_Article:_
— BEGIN —

Balla suspects that most Islamophobic people are either ignorant or misinformed. Both Balla and Musa wish that people understood the true nature of their religion— that it is a religion of peace, not hate.
“We just try our best to be a part of this country and not trying to terrorize anybody and we don’t like hate people of a certain race or sexuality or anything that defines them,” Balla said.
Musa points out that Islam is not all that different from Christianity and Judaism. In fact, it shares several stories with the Bible and the Torah.
“At Sunday school we were taught to respect and coexist with other religions and people. We were also taught to follow the example of Prophet Muhammad, who respected his neighbors and acquaintances even when they hurt him and his followers,” Musa said.
Musa says that ISIS, which sways from these ideologies, is not representative of the beliefs of the 1.7 billion Muslims around the world.
“War in Islam is only acceptable in self-defense, and even then it has strict limitations, and what the groups in the Middle East are doing is wrong and unjustified,” Musa said. “[It is] something that the large majority of Muslims would condemn.”
“I just hope to be the person who breaks the stereotype of Islam being connected to terrorism by being a good citizen,” Musa said.
Sometimes, Musa feels like she must go out of her way to prove her loyalty to the United States. She worries that if she doesn’t, people will think that she agrees with what is happening in the Middle East.
Balla also believes that some people doubt her loyalty to the United States, but she doesn’t go out of her way to prove it.
“I think it’s important for everyone to expect the best out of other people and if people can’t do that for me, they’re not worth it,” Balla said.

— END —

_Supplied material:_
— BEGIN —

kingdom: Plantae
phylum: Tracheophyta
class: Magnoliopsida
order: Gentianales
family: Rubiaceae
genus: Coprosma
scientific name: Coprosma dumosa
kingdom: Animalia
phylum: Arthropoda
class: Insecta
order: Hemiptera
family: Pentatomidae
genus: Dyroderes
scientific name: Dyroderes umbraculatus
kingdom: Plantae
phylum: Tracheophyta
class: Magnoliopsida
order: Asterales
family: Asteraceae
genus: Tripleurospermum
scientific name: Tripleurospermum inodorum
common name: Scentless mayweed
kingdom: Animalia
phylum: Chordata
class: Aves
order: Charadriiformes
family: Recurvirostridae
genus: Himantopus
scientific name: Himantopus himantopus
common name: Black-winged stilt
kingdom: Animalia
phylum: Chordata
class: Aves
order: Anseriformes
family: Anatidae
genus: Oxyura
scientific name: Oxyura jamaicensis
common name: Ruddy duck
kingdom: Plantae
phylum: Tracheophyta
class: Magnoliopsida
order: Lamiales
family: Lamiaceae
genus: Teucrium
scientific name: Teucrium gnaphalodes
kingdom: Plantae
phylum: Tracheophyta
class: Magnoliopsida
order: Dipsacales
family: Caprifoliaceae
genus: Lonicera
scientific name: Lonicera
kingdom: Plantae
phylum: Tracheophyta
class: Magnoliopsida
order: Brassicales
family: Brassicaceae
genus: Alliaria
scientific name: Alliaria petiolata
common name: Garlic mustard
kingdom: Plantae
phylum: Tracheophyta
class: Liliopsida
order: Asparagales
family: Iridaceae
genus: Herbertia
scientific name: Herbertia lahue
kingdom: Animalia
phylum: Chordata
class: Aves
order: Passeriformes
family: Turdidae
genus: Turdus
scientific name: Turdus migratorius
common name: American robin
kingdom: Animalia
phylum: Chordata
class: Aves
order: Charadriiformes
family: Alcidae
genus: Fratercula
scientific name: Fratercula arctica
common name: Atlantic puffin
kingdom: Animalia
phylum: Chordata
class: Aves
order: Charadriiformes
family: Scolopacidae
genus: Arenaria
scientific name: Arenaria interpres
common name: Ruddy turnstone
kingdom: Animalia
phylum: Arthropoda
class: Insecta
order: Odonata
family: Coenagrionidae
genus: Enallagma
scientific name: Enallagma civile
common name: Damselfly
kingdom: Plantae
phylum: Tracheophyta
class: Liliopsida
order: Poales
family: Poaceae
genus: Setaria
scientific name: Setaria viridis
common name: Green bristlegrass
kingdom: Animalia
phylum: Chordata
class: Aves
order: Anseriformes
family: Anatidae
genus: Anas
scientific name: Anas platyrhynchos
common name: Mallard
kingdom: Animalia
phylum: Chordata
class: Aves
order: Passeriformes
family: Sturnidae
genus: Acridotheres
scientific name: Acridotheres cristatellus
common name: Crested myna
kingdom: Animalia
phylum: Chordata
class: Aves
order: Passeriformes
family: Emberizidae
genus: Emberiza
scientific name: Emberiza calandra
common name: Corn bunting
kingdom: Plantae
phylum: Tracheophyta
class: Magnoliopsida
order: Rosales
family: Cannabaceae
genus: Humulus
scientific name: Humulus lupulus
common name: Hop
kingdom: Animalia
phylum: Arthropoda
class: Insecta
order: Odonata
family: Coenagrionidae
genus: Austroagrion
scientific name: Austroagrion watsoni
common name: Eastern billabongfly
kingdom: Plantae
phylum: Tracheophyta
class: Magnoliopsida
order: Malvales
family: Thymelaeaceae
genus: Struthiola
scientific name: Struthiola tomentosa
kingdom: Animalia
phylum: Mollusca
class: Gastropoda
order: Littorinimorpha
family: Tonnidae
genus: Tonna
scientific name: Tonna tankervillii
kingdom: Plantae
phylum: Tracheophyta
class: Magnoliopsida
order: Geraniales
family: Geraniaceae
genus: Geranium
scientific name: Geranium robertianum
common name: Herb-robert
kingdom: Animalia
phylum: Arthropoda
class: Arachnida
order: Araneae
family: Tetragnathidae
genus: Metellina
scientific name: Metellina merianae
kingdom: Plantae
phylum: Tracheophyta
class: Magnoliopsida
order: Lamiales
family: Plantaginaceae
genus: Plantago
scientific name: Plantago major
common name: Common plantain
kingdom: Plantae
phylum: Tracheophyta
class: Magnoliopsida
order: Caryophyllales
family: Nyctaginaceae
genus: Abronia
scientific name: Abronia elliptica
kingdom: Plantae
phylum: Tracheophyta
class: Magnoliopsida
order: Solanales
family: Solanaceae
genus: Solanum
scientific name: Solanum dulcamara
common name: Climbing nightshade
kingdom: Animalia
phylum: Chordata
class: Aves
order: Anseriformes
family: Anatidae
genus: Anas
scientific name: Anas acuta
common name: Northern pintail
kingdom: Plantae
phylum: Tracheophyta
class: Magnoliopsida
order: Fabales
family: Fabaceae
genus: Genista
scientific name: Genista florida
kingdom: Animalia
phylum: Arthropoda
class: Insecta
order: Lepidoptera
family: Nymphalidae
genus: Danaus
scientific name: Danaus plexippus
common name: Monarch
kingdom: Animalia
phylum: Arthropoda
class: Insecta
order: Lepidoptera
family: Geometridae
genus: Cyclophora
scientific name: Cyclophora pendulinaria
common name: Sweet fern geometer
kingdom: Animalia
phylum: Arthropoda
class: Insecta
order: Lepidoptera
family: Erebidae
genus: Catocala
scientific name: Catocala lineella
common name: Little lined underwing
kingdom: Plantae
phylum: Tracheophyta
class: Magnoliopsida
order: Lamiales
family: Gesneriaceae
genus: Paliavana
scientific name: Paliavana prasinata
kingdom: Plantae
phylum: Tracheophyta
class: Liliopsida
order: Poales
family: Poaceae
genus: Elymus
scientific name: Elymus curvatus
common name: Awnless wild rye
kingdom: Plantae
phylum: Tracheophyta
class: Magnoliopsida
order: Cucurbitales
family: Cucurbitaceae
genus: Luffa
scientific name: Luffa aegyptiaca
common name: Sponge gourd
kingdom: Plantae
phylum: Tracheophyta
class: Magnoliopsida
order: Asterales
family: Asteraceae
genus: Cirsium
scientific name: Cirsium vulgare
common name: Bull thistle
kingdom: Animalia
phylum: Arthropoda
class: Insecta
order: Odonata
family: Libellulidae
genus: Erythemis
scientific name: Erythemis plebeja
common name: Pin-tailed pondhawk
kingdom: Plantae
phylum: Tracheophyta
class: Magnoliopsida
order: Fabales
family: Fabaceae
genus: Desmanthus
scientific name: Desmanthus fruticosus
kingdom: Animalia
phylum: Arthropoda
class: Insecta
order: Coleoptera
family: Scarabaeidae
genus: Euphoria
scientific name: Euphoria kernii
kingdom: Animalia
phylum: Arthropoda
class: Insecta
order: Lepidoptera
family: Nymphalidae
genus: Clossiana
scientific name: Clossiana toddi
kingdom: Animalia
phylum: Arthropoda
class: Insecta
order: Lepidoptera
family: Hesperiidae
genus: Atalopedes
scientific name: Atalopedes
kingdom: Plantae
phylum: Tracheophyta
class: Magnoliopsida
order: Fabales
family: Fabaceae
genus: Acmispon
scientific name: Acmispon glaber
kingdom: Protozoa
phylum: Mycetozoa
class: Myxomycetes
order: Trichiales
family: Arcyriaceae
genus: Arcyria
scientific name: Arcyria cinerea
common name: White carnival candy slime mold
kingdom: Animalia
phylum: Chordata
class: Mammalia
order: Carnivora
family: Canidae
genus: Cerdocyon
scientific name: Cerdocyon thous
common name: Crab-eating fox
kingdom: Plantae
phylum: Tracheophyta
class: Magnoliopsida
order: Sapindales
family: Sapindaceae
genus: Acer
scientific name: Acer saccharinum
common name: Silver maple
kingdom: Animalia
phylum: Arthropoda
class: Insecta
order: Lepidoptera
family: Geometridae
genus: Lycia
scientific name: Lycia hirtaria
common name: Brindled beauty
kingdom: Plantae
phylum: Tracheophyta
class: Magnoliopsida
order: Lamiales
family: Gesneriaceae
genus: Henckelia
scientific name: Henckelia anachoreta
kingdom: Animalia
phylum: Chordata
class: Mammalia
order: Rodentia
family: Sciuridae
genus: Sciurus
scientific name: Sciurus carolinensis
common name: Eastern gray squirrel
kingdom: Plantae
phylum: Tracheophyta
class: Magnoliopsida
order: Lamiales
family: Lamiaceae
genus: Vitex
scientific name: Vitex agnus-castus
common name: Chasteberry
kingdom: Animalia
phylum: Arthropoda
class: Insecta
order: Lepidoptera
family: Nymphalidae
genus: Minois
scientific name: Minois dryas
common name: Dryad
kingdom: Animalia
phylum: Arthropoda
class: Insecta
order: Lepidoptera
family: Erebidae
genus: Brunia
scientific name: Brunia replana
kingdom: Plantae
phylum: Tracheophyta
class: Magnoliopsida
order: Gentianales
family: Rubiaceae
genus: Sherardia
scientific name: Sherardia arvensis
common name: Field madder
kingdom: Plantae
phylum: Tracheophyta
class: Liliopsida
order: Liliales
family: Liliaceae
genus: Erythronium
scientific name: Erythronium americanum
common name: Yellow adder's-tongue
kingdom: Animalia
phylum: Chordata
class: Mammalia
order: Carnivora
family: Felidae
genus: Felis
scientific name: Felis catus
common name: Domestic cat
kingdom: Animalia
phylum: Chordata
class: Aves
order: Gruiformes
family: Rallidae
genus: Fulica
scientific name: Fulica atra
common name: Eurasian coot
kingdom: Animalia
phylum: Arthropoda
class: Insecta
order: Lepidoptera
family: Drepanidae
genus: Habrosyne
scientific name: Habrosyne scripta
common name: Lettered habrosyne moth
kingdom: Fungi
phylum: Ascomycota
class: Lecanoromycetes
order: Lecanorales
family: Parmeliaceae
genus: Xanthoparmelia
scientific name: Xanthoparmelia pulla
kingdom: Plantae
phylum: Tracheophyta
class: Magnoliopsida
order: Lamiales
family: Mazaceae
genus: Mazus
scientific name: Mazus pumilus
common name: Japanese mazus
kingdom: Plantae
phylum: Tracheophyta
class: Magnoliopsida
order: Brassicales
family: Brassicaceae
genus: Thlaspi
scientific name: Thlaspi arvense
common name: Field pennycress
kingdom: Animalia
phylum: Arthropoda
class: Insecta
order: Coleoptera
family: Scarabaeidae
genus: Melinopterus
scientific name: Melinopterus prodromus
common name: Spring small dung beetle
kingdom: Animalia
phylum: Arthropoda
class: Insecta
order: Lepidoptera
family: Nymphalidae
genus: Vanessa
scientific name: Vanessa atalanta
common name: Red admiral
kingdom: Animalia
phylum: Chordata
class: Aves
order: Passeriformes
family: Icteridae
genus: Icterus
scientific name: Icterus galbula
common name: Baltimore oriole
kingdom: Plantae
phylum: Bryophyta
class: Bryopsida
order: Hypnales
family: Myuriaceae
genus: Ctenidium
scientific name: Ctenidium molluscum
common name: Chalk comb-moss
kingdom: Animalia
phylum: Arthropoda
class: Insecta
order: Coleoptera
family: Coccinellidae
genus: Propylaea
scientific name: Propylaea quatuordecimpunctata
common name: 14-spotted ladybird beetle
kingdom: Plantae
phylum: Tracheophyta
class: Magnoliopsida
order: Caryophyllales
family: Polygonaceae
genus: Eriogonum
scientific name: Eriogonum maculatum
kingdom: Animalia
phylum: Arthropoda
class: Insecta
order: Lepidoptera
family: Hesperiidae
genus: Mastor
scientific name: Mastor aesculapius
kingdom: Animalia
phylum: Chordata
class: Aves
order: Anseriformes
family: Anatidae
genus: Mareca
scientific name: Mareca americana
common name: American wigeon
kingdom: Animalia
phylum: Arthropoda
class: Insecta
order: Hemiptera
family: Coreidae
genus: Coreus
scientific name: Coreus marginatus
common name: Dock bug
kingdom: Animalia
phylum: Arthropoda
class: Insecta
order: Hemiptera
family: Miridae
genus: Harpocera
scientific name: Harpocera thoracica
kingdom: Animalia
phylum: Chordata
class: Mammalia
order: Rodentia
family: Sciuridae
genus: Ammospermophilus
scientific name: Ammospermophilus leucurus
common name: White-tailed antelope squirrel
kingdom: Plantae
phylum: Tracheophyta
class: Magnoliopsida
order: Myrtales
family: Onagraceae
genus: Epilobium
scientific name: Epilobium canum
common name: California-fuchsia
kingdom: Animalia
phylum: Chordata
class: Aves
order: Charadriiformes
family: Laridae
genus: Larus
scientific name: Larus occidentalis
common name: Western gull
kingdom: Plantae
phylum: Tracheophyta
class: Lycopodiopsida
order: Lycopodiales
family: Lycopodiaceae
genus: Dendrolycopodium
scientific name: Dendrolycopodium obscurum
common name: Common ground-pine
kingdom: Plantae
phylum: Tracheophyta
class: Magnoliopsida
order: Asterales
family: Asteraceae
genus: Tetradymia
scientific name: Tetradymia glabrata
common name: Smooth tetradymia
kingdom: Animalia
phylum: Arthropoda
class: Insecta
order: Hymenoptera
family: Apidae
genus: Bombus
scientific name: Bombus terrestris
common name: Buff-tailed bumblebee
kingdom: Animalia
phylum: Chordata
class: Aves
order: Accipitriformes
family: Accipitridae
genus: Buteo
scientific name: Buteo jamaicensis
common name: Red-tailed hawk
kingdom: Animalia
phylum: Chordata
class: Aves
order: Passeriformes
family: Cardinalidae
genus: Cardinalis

— END —

_Requirements:_
(1) Quote the article word for word, starting with "Balla suspects that" and going on through "and the Torah.".
(2) According to Musa in the article, under what condition is war acceptable in Islam?
The rows have no role in this exercise.

_Correct answers:_
(1)
Balla suspects that most Islamophobic people are either ignorant or misinformed. Both Balla and Musa wish that people understood the true nature of their religion— that it is a religion of peace, not hate.
“We just try our best to be a part of this country and not trying to terrorize anybody and we don’t like hate people of a certain race or sexuality or anything that defines them,” Balla said.
Musa points out that Islam is not all that different from Christianity and Judaism. In fact, it shares several stories with the Bible and the Torah.

(2) War is acceptable only in self-defense, and even then it has strict limitations.